Text for analysis ::

The report is based on a survey carried out in 10 districts of Punjab, covering a population of 2.77 crore. It was discovered that 1.23 lakh people are ‘dependent’ on heroin. In per capita term, Punjab shows a four time higher consumption of drugs than the global average.

In October 2012, the Congress vice president, Rahul Gandhi, had sparked off a controversy and earned the wrath of the Akali Dal by alleging that about 70 per cent of the Punjab population was consuming drugs. The state government rejected the allegation outright. The denial did not hide the fact that regardless of the percentage of drug users in the state, their number was alarmingly high. Something needed to be done straightaway before the problem aggravated but nothing much was done.

The Punjab government has continued to underplay the problem. Even after the arrest of a police officer, a former national-level athlete, in connection with a drug racket! Investigations into the arrest of the policeman led to the discovery of a wide nexus that allegedly involved some senior politicians belonging to the ruling party. The head of the state police at the time had reportedly mentioned the names of six politicians, two of them ministers.

The politicians were questioned by the Enforcement Directorate (ED). Nothing much came out of it. ED is amenable to influence from the Union Finance Ministry. The politicians hauled up for questioning denied their involvement. There was a demand that the probe be handed over to the CBI, which is another ‘caged parrot’ after an unsatisfactory probe by the state intelligence department. But when the State Congress President, Capt. Amrinder Singh, did not press for the CBI inquiry demand, the chapter about probing ministers was virtually closed.

The Chief Minister Parkash Singh Badal has rejected all allegations against his ministers. But he has found a scapegoat in the BSF which guards the borders. After the Pathankot attack by terrorists also he had rejected criticism of his police and passed the buck on to central security agencies, asking why they had failed to seal the border with Pakistan.

It is interesting that high court asked the question: Why Punjab was not serious in fighting the drug menace? It will appear that the state government has not shown the will to fight the drug menace which has grown with the help of smugglers.

Questions on the material ::
**A.** In the rows below, reproduce every line from the one containing "Inside, the hut" through the one containing "think... I think", with both of those lines included.
**B.** Carry on the text about Punjab's drug problem from where it ends.

Rows from a data collection ::
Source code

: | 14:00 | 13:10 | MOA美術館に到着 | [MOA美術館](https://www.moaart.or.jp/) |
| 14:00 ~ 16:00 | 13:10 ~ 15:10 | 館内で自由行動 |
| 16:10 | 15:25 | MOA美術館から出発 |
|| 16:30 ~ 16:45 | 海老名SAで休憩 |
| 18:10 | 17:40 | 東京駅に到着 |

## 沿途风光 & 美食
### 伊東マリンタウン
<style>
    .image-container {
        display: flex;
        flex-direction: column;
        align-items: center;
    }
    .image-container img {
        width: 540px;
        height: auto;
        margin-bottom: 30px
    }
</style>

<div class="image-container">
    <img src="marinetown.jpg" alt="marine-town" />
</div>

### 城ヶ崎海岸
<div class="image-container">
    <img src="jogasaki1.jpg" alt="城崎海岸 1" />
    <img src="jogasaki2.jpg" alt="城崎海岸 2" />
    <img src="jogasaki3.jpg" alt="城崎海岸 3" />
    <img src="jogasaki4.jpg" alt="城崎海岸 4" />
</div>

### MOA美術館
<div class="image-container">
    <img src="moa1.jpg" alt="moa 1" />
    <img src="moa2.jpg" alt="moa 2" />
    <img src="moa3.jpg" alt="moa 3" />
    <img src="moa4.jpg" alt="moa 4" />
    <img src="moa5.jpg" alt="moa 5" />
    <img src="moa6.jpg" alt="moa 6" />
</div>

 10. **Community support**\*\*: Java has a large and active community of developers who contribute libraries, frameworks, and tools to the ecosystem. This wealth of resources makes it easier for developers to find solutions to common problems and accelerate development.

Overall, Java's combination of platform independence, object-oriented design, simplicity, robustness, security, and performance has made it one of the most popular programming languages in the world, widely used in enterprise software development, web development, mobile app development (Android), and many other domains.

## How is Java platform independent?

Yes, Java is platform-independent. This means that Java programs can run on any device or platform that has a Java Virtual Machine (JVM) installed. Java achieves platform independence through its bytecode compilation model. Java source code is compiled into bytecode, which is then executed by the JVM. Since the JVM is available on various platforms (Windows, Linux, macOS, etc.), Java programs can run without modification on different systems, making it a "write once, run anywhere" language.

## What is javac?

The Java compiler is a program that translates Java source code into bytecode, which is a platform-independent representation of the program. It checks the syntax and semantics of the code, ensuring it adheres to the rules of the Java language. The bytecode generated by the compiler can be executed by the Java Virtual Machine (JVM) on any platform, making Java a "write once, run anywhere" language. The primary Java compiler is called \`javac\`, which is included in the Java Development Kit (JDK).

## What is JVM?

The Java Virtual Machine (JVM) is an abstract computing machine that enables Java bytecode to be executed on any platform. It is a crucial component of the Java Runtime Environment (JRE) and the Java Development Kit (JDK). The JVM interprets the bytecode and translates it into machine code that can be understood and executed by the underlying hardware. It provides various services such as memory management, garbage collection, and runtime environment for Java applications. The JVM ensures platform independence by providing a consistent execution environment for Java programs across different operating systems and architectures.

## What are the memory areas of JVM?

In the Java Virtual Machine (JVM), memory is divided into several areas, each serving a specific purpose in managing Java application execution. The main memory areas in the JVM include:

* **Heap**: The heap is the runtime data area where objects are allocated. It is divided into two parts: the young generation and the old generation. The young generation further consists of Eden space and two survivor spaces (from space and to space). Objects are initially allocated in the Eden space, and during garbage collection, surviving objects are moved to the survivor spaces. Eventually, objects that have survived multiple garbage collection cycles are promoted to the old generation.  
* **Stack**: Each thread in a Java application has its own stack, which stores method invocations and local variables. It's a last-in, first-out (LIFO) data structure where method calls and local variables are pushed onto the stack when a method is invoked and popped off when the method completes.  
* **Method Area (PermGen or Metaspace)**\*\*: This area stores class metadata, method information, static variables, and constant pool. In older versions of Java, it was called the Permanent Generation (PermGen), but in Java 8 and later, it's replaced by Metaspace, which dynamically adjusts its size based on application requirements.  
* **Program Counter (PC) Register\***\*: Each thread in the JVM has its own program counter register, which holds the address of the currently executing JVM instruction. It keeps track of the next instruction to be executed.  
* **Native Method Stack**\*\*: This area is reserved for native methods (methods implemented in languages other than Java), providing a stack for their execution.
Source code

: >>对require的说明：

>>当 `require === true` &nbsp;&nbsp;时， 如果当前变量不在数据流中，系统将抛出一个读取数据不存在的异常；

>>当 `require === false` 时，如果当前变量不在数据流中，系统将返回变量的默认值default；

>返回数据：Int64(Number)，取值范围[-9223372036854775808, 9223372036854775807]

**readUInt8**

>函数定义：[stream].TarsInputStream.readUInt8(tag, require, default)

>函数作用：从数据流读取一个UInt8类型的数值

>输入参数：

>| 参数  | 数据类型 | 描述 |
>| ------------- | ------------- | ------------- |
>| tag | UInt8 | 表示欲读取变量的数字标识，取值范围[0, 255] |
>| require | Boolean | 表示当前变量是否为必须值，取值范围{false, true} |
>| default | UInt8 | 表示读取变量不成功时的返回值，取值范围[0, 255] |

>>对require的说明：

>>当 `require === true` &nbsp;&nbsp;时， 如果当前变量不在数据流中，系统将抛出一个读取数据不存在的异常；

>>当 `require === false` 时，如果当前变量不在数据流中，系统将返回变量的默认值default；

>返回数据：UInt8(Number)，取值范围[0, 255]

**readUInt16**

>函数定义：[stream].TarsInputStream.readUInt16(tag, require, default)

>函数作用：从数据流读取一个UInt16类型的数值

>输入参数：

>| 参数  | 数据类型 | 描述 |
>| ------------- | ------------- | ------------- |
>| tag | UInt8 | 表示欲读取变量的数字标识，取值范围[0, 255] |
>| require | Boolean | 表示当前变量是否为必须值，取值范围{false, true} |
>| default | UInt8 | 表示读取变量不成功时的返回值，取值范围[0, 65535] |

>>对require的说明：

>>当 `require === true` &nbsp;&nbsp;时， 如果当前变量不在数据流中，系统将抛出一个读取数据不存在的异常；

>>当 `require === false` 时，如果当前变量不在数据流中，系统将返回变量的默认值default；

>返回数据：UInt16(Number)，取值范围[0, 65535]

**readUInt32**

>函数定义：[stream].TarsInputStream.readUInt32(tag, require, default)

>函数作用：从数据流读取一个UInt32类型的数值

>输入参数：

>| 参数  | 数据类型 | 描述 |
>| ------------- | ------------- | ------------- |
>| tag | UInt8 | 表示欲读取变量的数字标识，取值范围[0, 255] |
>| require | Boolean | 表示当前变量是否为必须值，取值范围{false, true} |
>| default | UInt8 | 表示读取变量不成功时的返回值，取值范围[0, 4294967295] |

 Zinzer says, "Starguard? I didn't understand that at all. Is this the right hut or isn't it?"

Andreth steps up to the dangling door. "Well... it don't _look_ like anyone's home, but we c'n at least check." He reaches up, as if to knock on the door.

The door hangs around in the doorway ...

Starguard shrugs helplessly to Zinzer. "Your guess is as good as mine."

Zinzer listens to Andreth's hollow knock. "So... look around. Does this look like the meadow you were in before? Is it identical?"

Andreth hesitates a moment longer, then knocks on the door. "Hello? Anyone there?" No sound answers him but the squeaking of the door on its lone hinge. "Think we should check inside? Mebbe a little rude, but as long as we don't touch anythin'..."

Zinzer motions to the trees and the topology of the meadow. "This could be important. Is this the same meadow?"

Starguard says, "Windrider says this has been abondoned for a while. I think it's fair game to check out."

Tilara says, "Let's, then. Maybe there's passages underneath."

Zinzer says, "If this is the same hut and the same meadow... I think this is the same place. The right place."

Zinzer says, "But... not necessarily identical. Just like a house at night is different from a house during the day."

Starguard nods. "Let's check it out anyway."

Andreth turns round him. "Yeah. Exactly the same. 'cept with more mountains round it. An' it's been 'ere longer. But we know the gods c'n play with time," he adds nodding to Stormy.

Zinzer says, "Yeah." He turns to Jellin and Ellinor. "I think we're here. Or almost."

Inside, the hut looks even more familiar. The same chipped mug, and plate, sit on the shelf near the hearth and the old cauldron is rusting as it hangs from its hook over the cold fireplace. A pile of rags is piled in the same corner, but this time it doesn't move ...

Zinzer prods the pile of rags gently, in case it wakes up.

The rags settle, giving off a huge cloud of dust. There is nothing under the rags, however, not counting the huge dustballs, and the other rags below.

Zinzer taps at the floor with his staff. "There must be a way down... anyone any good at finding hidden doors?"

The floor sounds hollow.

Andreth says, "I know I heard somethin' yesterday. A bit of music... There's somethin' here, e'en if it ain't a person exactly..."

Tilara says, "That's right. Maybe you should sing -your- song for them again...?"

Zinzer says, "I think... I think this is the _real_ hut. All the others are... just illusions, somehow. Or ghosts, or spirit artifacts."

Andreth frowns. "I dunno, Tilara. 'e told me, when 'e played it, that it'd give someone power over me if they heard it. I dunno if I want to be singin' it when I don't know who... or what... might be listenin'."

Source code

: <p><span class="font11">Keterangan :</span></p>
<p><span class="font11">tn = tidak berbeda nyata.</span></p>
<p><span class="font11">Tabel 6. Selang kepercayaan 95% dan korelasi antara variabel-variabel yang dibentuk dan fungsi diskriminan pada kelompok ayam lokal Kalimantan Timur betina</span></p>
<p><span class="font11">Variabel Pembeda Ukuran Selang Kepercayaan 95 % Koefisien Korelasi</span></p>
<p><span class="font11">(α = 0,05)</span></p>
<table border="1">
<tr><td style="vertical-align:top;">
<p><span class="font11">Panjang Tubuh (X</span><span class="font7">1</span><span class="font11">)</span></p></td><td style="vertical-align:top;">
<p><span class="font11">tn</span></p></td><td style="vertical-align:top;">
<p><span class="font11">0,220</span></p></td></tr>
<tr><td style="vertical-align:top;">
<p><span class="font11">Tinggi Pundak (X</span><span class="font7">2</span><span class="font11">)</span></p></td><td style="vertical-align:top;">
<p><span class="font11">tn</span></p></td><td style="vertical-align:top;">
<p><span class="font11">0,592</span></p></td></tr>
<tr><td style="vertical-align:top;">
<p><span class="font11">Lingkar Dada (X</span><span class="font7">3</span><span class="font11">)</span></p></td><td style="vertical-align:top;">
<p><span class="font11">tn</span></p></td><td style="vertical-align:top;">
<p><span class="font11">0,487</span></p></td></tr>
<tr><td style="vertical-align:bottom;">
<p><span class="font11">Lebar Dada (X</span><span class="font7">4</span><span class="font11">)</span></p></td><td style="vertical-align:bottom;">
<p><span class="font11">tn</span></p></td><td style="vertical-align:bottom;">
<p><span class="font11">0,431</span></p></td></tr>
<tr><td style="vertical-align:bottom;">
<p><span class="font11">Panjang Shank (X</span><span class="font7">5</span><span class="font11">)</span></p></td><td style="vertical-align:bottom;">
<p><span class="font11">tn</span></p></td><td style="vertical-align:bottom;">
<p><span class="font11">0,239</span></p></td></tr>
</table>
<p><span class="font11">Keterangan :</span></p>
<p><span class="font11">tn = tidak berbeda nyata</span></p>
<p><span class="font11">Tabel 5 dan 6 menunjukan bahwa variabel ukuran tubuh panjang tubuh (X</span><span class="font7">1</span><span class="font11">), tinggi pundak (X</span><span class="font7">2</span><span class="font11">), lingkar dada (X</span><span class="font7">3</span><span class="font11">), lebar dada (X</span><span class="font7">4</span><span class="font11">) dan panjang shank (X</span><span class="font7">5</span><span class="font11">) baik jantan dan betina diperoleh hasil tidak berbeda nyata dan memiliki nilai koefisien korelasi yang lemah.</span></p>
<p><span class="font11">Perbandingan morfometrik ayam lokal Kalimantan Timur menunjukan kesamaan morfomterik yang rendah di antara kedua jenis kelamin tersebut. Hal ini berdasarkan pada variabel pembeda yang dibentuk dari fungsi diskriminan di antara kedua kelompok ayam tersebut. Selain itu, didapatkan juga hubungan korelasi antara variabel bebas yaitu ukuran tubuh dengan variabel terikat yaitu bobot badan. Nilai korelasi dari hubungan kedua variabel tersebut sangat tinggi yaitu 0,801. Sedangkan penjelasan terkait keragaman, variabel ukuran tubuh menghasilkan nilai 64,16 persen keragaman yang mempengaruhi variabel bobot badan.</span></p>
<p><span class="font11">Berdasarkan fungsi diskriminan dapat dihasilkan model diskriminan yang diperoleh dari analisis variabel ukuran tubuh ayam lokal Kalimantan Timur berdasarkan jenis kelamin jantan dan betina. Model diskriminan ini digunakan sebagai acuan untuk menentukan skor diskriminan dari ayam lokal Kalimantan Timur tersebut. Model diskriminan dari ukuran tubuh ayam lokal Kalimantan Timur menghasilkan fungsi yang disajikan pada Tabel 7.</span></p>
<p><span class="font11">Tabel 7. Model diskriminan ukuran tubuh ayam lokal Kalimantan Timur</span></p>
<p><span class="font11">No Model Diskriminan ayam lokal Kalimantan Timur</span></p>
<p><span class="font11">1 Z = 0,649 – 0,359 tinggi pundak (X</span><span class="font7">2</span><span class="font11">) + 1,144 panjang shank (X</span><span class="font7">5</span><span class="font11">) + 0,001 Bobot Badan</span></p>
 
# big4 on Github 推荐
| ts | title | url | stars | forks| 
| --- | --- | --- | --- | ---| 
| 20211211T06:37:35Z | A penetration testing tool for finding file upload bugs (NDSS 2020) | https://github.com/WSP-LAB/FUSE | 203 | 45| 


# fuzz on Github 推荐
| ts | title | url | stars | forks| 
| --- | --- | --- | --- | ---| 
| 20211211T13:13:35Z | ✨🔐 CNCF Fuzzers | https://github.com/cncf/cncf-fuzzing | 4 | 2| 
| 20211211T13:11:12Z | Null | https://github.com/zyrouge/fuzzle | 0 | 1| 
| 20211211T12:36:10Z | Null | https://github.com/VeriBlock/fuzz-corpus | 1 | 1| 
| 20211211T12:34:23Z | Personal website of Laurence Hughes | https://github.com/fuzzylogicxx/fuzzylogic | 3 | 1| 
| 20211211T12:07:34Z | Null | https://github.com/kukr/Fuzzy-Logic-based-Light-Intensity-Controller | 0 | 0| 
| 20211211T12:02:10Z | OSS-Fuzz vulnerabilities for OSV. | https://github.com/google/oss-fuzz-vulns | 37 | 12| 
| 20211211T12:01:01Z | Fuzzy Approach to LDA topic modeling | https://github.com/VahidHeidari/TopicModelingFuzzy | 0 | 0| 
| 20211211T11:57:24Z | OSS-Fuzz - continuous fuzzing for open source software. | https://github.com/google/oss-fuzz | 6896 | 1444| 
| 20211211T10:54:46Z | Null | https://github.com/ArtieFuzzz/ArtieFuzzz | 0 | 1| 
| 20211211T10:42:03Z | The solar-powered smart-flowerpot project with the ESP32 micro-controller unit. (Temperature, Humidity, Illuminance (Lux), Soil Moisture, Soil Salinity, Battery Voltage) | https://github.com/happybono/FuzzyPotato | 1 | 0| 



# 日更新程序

Replies ::
**A.**
Inside, the hut looks even more familiar. The same chipped mug, and plate, sit on the shelf near the hearth and the old cauldron is rusting as it hangs from its hook over the cold fireplace. A pile of rags is piled in the same corner, but this time it doesn't move ...

Zinzer prods the pile of rags gently, in case it wakes up.

The rags settle, giving off a huge cloud of dust. There is nothing under the rags, however, not counting the huge dustballs, and the other rags below.

Zinzer taps at the floor with his staff. "There must be a way down... anyone any good at finding hidden doors?"

The floor sounds hollow.

Andreth says, "I know I heard somethin' yesterday. A bit of music... There's somethin' here, e'en if it ain't a person exactly..."

Tilara says, "That's right. Maybe you should sing -your- song for them again...?"

Zinzer says, "I think... I think this is the _real_ hut. All the others are... just illusions, somehow. Or ghosts, or spirit artifacts."

**B.**
It is to be noticed that by all accounts terrorism is trying to return to Punjab. The state government denies it. The BJP, which is a junior partner in the alliance that has ruled Punjab for a decade, is said to be embarrassed by the Akalis’ hardly concealed sympathy for the militants, jailed or convicted. The Akalis defend their action in the name of the Sikh community. The BJP has failed to dissuade the senior partner from being seen as pro-militant, perhaps fearful of being left in political wilderness should it be made to part company with the Akalis.

The BJP has been a silent spectator in the face of a rising chorus of corruption allegations against the ruling Badal dynasty. It has been reported that the BJP is embarrassed by the way the Akalis are running the government and has even threatened to quit the alliance. But the Akalis can easily call off the BJP bluff.

With elections drawing near, the two uncomfortable allies will have to work in unison if they have to ward off the challenge. Anti-incumbency is said to be at the peak in Punjab. That is the reason why the state Congress chief, Capt. Amrinder Singh says that the contest in the assembly election will be between the Congress and the AAP.

Of course, he may be boasting to demoralise the ruling combine. But the Akalis and their partner will be underestimating the public wrath in view of their governance record that has left Punjab, once the bread basket of India, grappling with a host of problems like drug trafficking, corruption at high levels, smuggler-terrorist nexus, and venal politicians besides downturn in agriculture and industry.